- Task instructions -
Among the lines below, keep only those from the one containing "2. **Use environment-specific configs**" through the one containing "5. **Unsubscribe links**", and reproduce them exactly.

[Opening The records section]

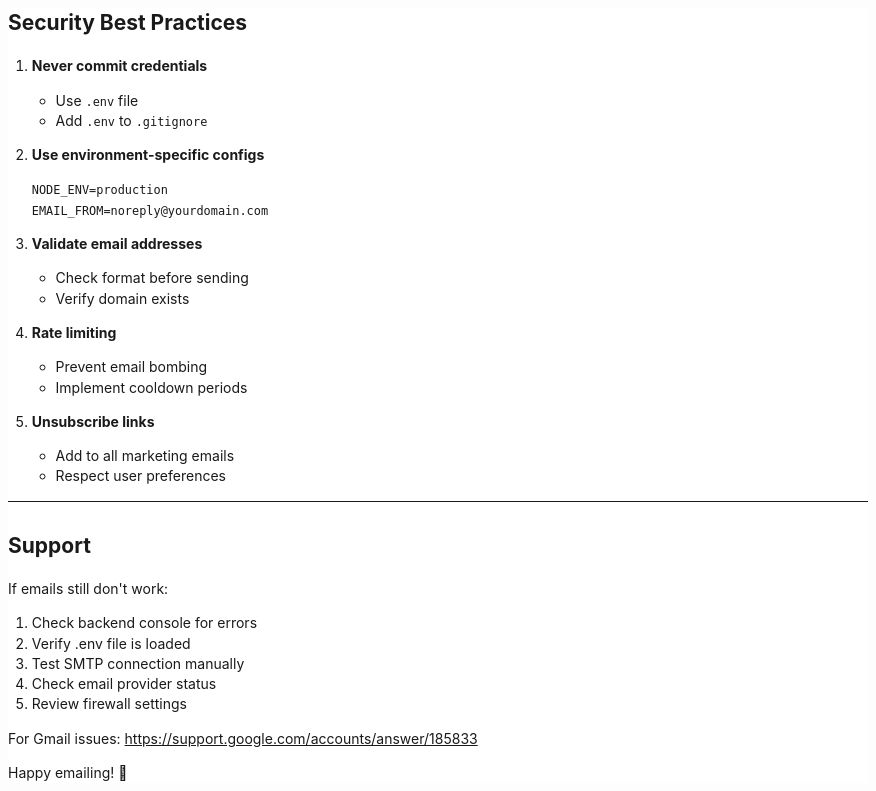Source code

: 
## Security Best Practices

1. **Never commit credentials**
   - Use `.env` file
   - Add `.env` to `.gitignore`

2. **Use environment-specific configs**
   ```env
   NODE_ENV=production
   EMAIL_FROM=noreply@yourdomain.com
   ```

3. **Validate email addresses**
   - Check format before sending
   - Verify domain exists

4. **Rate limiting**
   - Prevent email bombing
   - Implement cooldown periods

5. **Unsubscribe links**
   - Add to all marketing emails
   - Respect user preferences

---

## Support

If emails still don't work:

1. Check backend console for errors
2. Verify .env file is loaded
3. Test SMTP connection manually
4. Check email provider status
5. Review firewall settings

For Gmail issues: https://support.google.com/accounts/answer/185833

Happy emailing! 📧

[Closing The records section]
[Opening The records section]

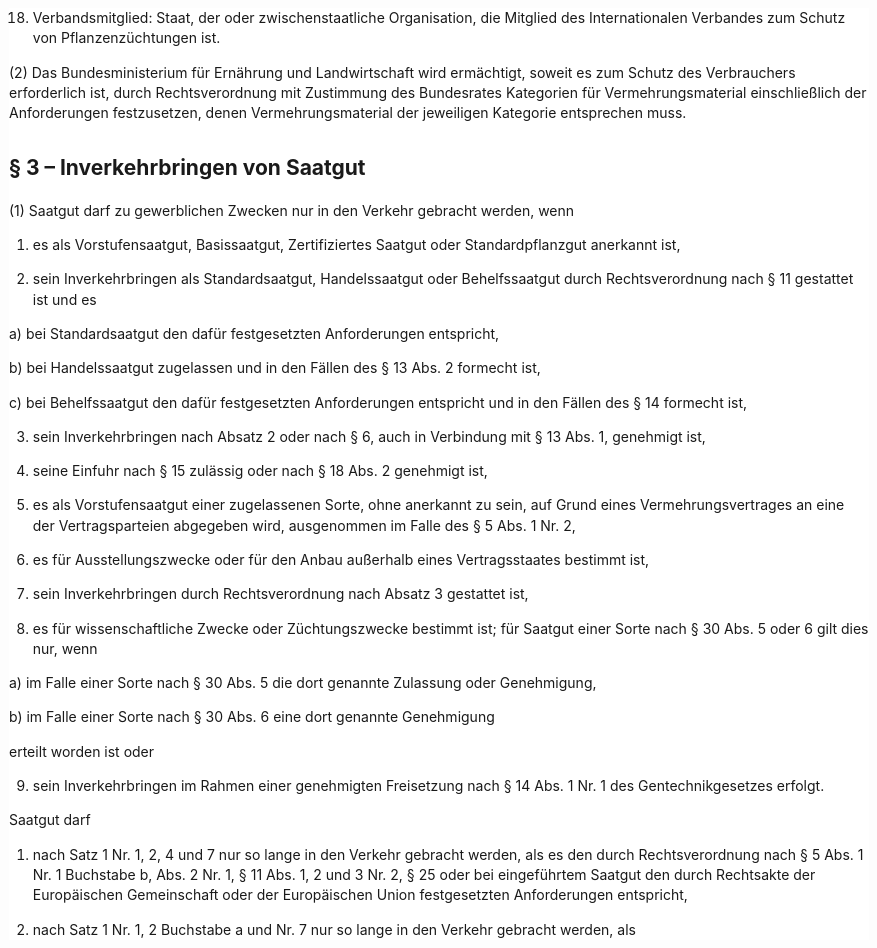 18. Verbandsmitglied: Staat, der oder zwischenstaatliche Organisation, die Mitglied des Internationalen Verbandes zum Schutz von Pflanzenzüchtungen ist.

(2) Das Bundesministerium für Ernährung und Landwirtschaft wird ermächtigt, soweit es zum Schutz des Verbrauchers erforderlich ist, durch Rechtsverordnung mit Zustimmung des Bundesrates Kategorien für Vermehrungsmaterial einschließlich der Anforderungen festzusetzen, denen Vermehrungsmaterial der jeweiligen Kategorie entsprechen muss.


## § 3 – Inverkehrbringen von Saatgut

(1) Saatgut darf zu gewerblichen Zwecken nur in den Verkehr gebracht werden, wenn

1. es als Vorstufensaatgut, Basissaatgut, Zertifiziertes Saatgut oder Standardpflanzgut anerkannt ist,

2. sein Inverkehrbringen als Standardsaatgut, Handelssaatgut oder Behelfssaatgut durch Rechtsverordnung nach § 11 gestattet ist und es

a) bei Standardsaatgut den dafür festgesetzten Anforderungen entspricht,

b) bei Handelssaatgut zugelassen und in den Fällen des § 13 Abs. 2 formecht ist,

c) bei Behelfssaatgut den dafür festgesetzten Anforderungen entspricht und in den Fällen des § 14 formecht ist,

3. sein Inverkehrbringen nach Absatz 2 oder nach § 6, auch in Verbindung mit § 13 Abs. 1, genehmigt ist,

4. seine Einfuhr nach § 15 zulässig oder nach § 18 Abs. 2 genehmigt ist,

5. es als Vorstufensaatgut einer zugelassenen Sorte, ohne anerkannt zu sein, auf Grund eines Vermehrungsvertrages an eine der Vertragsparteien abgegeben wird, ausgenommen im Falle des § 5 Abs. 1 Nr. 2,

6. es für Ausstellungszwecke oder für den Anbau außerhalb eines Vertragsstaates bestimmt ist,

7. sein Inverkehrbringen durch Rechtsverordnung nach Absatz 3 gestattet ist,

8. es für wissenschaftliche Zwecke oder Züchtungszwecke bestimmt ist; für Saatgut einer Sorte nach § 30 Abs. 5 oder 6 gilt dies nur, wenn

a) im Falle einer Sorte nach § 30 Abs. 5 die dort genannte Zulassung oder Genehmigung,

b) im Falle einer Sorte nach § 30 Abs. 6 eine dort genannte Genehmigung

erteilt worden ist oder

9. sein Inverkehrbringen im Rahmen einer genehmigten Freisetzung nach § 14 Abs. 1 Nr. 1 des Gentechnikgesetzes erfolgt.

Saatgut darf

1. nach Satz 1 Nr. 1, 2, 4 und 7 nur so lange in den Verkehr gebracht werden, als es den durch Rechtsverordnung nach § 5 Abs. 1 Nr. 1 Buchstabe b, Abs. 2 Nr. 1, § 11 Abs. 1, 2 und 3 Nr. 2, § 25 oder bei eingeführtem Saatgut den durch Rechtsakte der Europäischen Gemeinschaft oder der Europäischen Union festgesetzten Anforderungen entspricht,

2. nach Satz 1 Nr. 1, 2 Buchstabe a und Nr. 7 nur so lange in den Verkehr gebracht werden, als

[Closing The records section]
[Opening The records section]

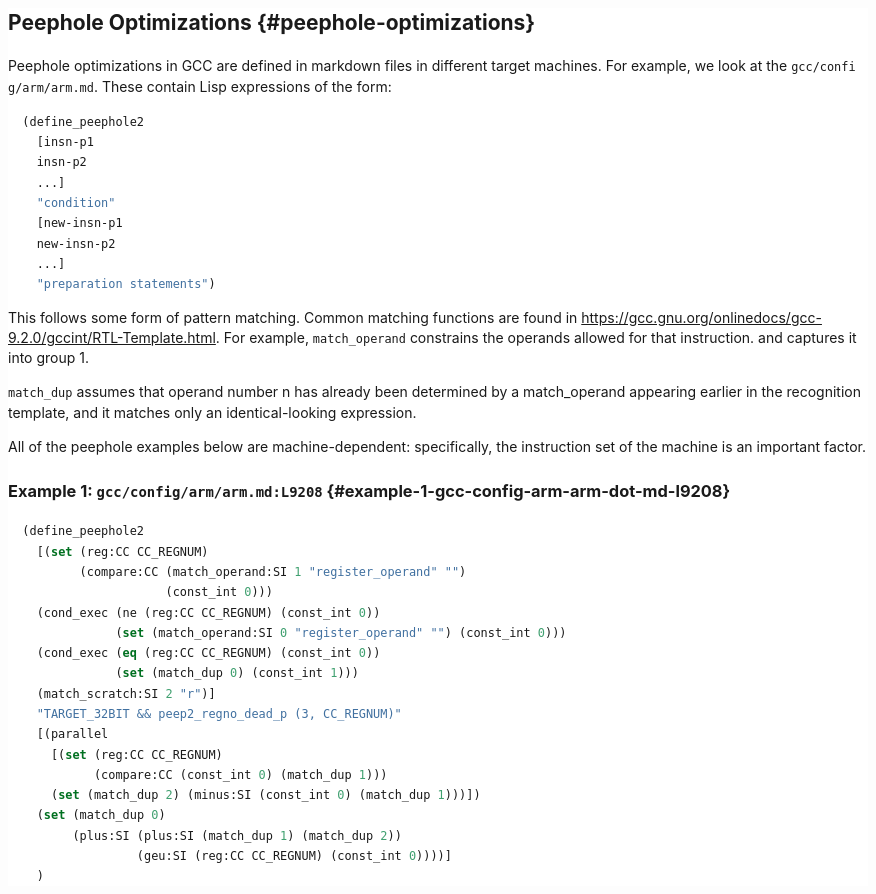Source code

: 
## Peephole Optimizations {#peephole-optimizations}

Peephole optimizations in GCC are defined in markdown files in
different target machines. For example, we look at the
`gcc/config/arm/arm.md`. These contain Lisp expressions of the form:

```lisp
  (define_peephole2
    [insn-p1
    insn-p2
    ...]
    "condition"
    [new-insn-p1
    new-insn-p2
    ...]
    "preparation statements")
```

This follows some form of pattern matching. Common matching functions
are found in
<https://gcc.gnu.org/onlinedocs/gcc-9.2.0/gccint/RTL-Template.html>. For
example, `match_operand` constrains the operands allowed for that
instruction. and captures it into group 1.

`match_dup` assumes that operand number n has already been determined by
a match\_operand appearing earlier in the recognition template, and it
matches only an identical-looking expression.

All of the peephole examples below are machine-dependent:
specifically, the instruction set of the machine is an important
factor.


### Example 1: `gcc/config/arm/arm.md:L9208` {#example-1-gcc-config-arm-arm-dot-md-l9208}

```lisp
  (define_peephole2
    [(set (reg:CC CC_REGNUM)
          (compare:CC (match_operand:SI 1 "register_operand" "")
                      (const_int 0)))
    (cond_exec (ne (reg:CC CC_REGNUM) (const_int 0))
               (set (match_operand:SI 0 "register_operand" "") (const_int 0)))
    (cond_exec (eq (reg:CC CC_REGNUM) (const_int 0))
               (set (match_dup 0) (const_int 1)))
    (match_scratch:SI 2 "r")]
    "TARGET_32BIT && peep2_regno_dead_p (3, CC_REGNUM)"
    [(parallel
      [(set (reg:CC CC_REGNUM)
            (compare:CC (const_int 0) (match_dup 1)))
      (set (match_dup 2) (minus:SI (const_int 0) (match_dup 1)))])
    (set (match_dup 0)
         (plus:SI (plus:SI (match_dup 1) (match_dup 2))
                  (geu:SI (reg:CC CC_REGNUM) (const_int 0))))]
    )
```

[Closing The records section]

- Exercise solution -
2. **Use environment-specific configs**
   ```env
   NODE_ENV=production
   EMAIL_FROM=noreply@yourdomain.com
   ```

3. **Validate email addresses**
   - Check format before sending
   - Verify domain exists

4. **Rate limiting**
   - Prevent email bombing
   - Implement cooldown periods

5. **Unsubscribe links**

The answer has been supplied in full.